→ INSTRUCTION
In the copy, include every entry exactly but none of its images.

DATA SHOWN: Begin

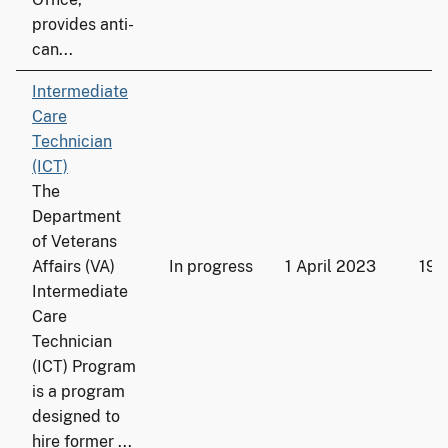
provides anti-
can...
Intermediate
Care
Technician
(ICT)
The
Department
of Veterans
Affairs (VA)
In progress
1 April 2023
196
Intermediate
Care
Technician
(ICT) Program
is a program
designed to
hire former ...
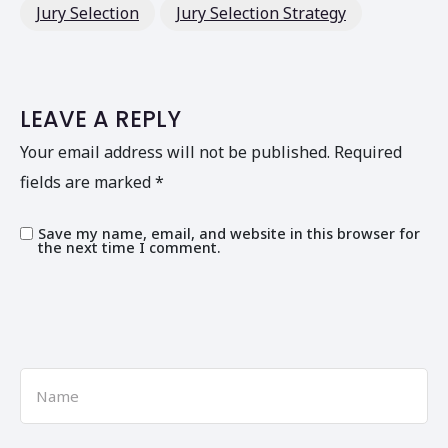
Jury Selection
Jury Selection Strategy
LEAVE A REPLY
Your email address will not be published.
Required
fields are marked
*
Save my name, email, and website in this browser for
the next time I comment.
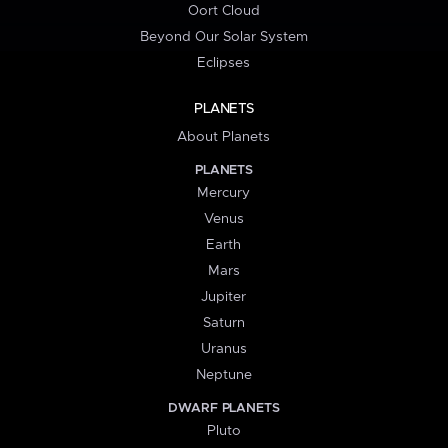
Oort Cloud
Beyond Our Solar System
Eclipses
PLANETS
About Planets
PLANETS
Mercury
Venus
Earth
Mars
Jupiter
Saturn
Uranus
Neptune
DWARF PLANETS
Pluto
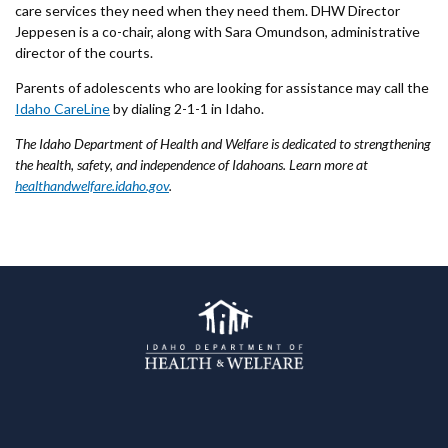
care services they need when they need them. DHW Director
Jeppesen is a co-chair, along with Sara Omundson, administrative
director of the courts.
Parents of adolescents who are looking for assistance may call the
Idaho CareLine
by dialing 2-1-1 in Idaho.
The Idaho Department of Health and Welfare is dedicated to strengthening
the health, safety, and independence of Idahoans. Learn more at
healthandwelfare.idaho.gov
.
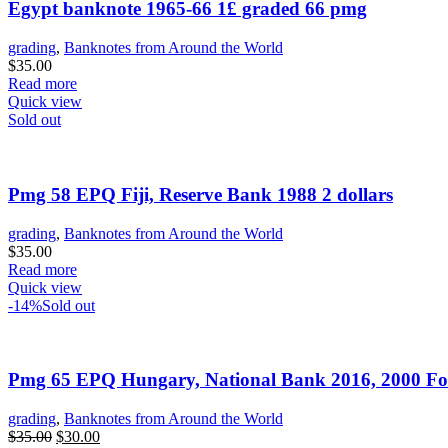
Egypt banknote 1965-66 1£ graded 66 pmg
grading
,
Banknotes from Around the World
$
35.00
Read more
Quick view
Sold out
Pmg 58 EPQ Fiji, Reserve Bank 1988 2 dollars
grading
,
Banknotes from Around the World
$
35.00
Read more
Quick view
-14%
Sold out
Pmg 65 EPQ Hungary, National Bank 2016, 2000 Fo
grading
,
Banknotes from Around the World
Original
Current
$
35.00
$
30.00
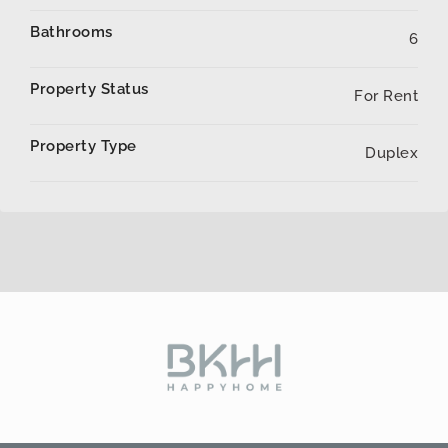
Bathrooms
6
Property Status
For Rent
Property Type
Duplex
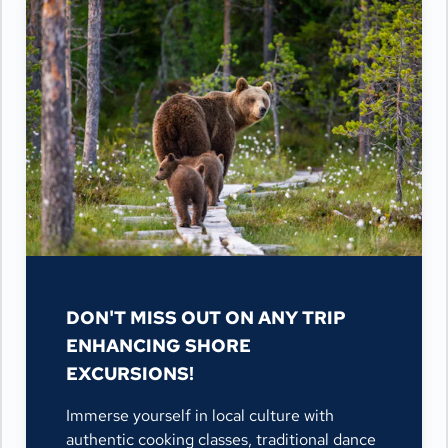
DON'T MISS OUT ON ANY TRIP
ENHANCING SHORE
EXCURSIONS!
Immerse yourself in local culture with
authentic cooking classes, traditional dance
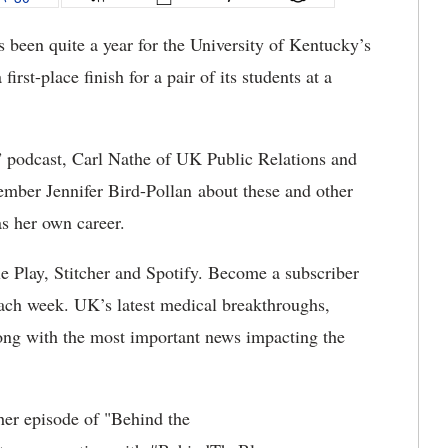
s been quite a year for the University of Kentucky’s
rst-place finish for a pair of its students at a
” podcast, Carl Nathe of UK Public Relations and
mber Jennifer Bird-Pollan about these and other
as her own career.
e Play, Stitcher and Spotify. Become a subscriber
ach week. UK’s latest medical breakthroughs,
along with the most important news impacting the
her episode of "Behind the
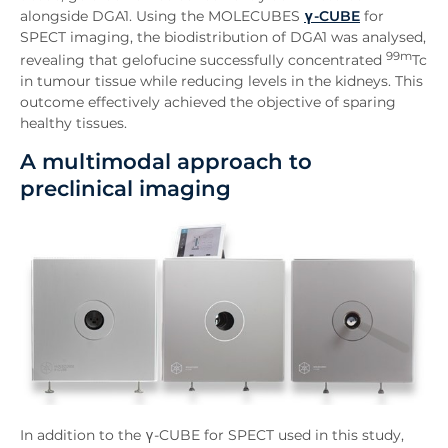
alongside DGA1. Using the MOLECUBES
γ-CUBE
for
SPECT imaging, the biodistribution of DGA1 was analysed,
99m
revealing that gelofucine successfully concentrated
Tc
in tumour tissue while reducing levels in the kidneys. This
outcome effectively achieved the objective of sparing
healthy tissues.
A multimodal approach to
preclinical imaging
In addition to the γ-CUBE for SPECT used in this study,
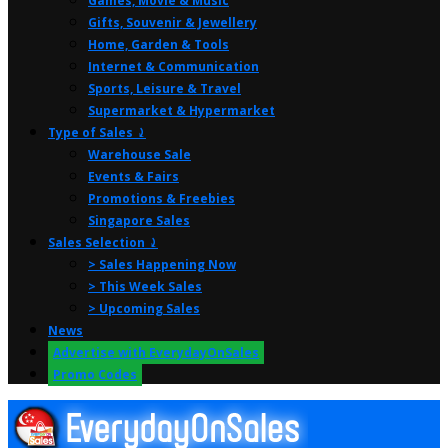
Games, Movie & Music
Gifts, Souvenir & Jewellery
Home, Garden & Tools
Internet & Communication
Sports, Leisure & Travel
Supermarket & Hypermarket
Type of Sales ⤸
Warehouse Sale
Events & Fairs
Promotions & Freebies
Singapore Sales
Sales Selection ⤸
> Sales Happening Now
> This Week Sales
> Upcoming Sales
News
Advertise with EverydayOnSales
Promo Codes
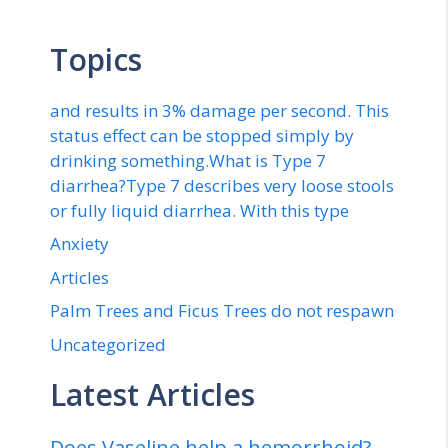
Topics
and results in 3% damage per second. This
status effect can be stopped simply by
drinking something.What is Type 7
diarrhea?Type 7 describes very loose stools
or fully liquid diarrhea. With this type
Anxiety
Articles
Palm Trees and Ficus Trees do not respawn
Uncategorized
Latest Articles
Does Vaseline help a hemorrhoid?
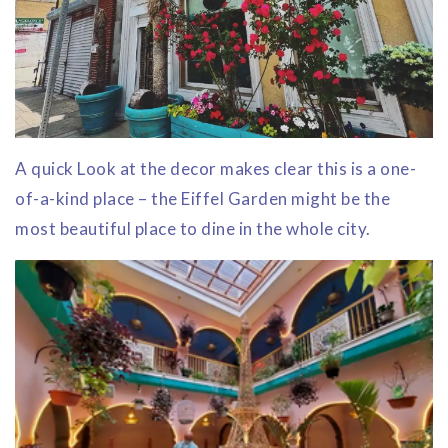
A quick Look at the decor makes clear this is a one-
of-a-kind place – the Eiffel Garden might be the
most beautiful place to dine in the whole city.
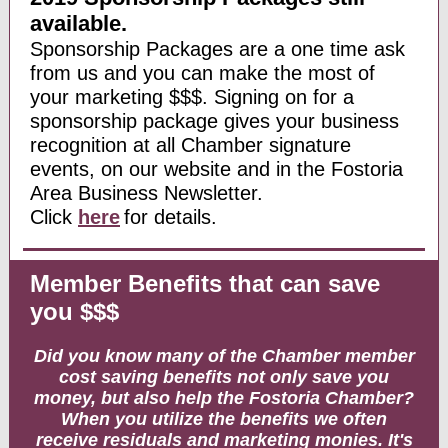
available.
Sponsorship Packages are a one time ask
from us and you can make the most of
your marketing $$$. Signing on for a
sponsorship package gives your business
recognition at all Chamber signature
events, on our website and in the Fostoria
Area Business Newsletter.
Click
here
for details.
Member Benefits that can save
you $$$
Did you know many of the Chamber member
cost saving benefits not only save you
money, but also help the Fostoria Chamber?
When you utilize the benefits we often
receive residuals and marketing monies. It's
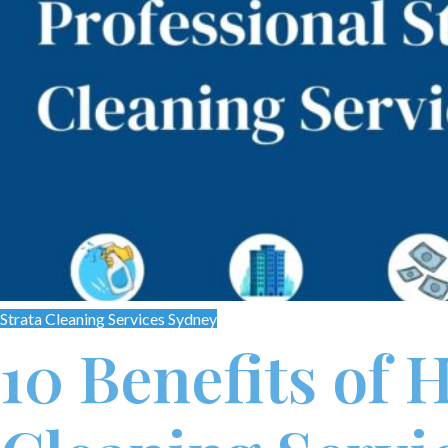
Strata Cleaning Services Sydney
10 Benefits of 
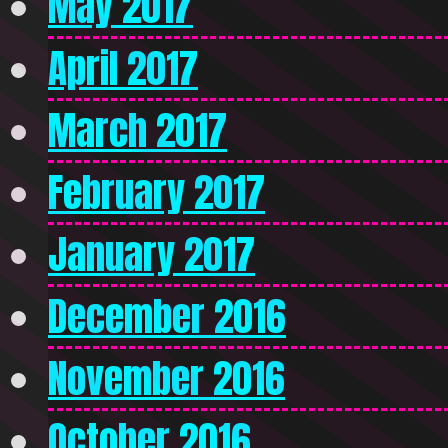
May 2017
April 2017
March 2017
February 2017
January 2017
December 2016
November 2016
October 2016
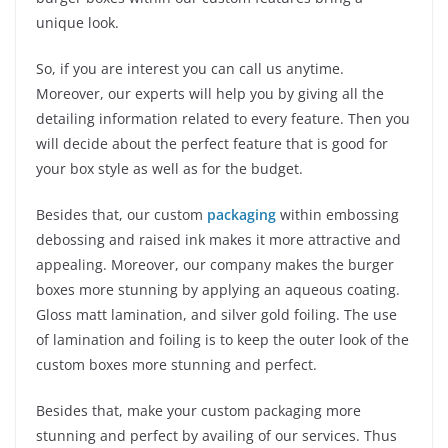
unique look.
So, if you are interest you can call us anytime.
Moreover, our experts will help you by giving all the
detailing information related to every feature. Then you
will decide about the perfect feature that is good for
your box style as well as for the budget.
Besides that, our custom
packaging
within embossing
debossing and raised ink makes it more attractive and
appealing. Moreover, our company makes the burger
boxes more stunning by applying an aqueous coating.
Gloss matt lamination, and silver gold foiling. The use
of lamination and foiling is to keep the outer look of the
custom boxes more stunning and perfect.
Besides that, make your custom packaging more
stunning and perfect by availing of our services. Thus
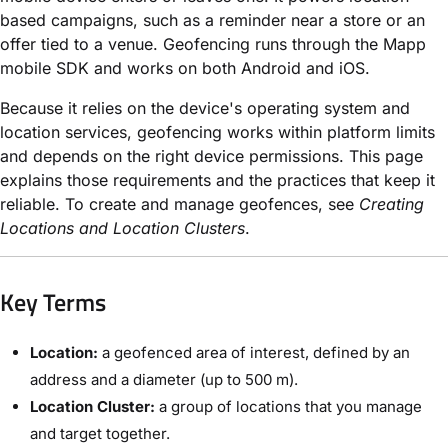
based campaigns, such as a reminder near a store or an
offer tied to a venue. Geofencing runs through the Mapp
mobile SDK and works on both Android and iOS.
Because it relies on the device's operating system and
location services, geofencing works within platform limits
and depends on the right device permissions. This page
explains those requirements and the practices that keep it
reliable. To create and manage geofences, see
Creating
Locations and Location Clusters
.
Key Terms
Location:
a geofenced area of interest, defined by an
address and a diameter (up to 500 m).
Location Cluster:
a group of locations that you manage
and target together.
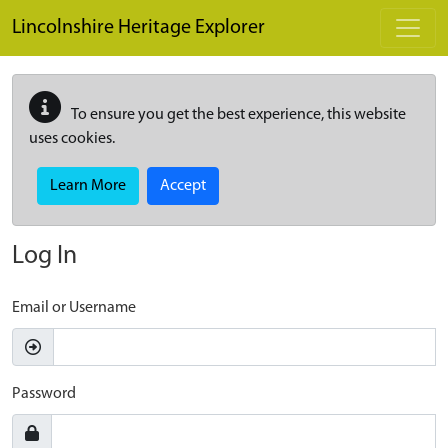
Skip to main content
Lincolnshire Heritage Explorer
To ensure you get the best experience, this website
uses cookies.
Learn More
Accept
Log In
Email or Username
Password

DATA SHOWN: End

→ EXPECTED OUTPUT
provides anti-
can...
Intermediate
Care
Technician
(ICT)
The
Department
of Veterans
Affairs (VA)
In progress
1 April 2023
196
Intermediate
Care
Technician
(ICT) Program
is a program
designed to
hire former ...
Jury Selection
Jury Selection Strategy
LEAVE A REPLY
Your email address will not be published.
Required
fields are marked
*
Save my name, email, and website in this browser for
the next time I comment.
Oort Cloud
Beyond Our Solar System
Eclipses
PLANETS
About Planets
PLANETS
Mercury
Venus
Earth
Mars
Jupiter
Saturn
Uranus
Neptune
DWARF PLANETS
Pluto
care services they need when they need them. DHW Director
Jeppesen is a co-chair, along with Sara Omundson, administrative
director of the courts.
Parents of adolescents who are looking for assistance may call the
Idaho CareLine
by dialing 2-1-1 in Idaho.
The Idaho Department of Health and Welfare is dedicated to strengthening
the health, safety, and independence of Idahoans. Learn more at
healthandwelfare.idaho.gov
.
Egypt banknote 1965-66 1£ graded 66 pmg
grading
,
Banknotes from Around the World
$
35.00
Read more
Quick view
Sold out
Pmg 58 EPQ Fiji, Reserve Bank 1988 2 dollars
grading
,
Banknotes from Around the World
$
35.00
Read more
Quick view
-14%
Sold out
Pmg 65 EPQ Hungary, National Bank 2016, 2000 Fo
grading
,
Banknotes from Around the World
Original
Current
$
35.00
$
30.00
Bathrooms
6
Property Status
For Rent
Property Type
Duplex
DON'T MISS OUT ON ANY TRIP
ENHANCING SHORE
EXCURSIONS!
Immerse yourself in local culture with
authentic cooking classes, traditional dance
s been quite a year for the University of Kentucky’s
rst-place finish for a pair of its students at a
” podcast, Carl Nathe of UK Public Relations and
mber Jennifer Bird-Pollan about these and other
as her own career.
e Play, Stitcher and Spotify. Become a subscriber
ach week. UK’s latest medical breakthroughs,
along with the most important news impacting the
her episode of "Behind the
alongside DGA1. Using the MOLECUBES
γ-CUBE
for
SPECT imaging, the biodistribution of DGA1 was analysed,
99m
revealing that gelofucine successfully concentrated
Tc
in tumour tissue while reducing levels in the kidneys. This
outcome effectively achieved the objective of sparing
healthy tissues.
A multimodal approach to
preclinical imaging
In addition to the γ-CUBE for SPECT used in this study,
Games, Movie & Music
Gifts, Souvenir & Jewellery
Home, Garden & Tools
Internet & Communication
Sports, Leisure & Travel
Supermarket & Hypermarket
Type of Sales ⤸
Warehouse Sale
Events & Fairs
Promotions & Freebies
Singapore Sales
Sales Selection ⤸
> Sales Happening Now
> This Week Sales
> Upcoming Sales
News
Advertise with EverydayOnSales
Promo Codes
Topics
and results in 3% damage per second. This
status effect can be stopped simply by
drinking something.What is Type 7
diarrhea?Type 7 describes very loose stools
or fully liquid diarrhea. With this type
Anxiety
Articles
Palm Trees and Ficus Trees do not respawn
Uncategorized
Latest Articles
Does Vaseline help a hemorrhoid?
A quick Look at the decor makes clear this is a one-
of-a-kind place – the Eiffel Garden might be the
most beautiful place to dine in the whole city.
available.
Sponsorship Packages are a one time ask
from us and you can make the most of
your marketing $$$. Signing on for a
sponsorship package gives your business
recognition at all Chamber signature
events, on our website and in the Fostoria
Area Business Newsletter.
Click
here
for details.
Member Benefits that can save
you $$$
Did you know many of the Chamber member
cost saving benefits not only save you
money, but also help the Fostoria Chamber?
When you utilize the benefits we often
receive residuals and marketing monies. It's
Strata Cleaning Services Sydney
10 Benefits of 
May 2017
April 2017
March 2017
February 2017
January 2017
December 2016
November 2016
October 2016
unique look.
So, if you are interest you can call us anytime.
Moreover, our experts will help you by giving all the
detailing information related to every feature. Then you
will decide about the perfect feature that is good for
your box style as well as for the budget.
Besides that, our custom
packaging
within embossing
debossing and raised ink makes it more attractive and
appealing. Moreover, our company makes the burger
boxes more stunning by applying an aqueous coating.
Gloss matt lamination, and silver gold foiling. The use
of lamination and foiling is to keep the outer look of the
custom boxes more stunning and perfect.
Besides that, make your custom packaging more
stunning and perfect by availing of our services. Thus
based campaigns, such as a reminder near a store or an
offer tied to a venue. Geofencing runs through the Mapp
mobile SDK and works on both Android and iOS.
Because it relies on the device's operating system and
location services, geofencing works within platform limits
and depends on the right device permissions. This page
explains those requirements and the practices that keep it
reliable. To create and manage geofences, see
Creating
Locations and Location Clusters
.
Key Terms
Location:
a geofenced area of interest, defined by an
address and a diameter (up to 500 m).
Location Cluster:
a group of locations that you manage
and target together.
Skip to main content
Lincolnshire Heritage Explorer
To ensure you get the best experience, this website
uses cookies.
Learn More
Accept
Log In
Email or Username
Password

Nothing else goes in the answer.